Your assignment
Give the records below again, word for word. No pictures belong in the copy.

Recorded data
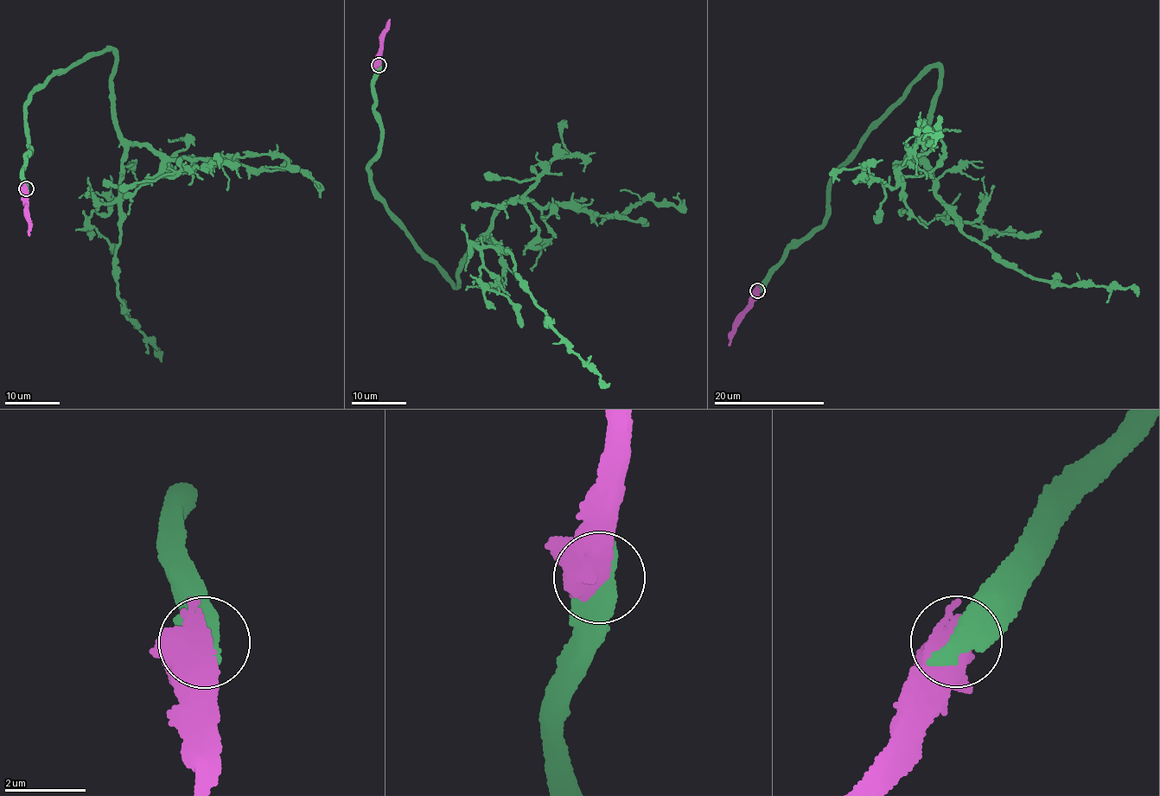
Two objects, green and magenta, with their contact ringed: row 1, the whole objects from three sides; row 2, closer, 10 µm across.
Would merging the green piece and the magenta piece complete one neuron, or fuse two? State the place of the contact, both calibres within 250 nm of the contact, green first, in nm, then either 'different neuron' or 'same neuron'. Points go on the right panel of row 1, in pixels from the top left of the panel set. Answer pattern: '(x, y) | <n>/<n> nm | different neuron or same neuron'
(757, 290) | 700/600 nm | different neuron

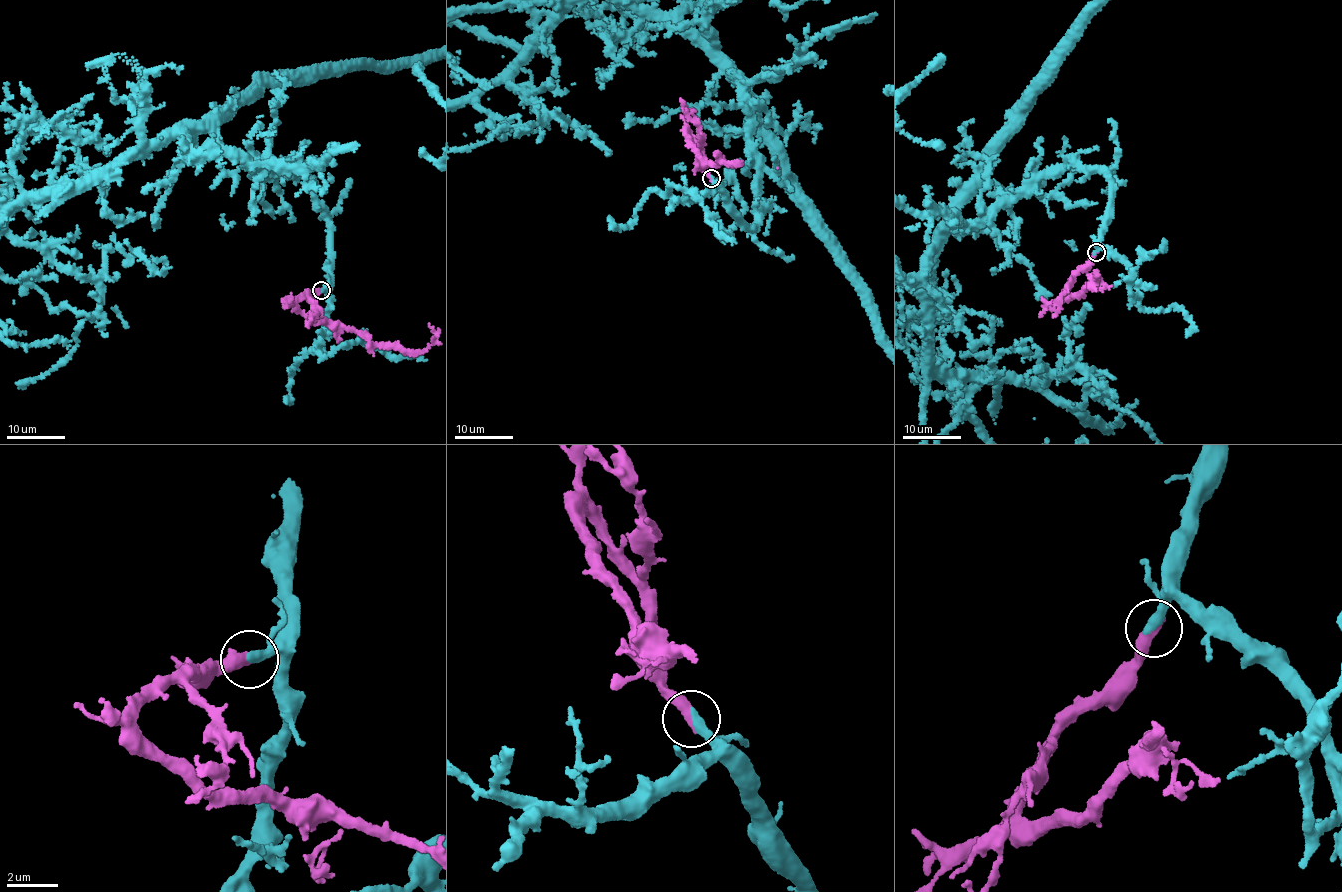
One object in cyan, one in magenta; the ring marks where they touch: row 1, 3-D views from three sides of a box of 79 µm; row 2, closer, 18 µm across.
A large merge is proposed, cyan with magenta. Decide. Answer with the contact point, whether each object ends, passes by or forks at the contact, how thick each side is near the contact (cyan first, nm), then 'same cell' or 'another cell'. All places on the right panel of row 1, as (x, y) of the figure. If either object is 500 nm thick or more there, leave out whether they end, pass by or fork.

Response to this task
Two objects, green and magenta, with their contact ringed: row 1, the whole objects from three sides; row 2, closer, 10 µm across.
Would merging the green piece and the magenta piece complete one neuron, or fuse two? State the place of the contact, both calibres within 250 nm of the contact, green first, in nm, then either 'different neuron' or 'same neuron'. Points go on the right panel of row 1, in pixels from the top left of the panel set. Answer pattern: '(x, y) | <n>/<n> nm | different neuron or same neuron'
(757, 290) | 700/600 nm | different neuron

One object in cyan, one in magenta; the ring marks where they touch: row 1, 3-D views from three sides of a box of 79 µm; row 2, closer, 18 µm across.
A large merge is proposed, cyan with magenta. Decide. Answer with the contact point, whether each object ends, passes by or forks at the contact, how thick each side is near the contact (cyan first, nm), then 'same cell' or 'another cell'. All places on the right panel of row 1, as (x, y) of the figure. If either object is 500 nm thick or more there, leave out whether they end, pass by or fork.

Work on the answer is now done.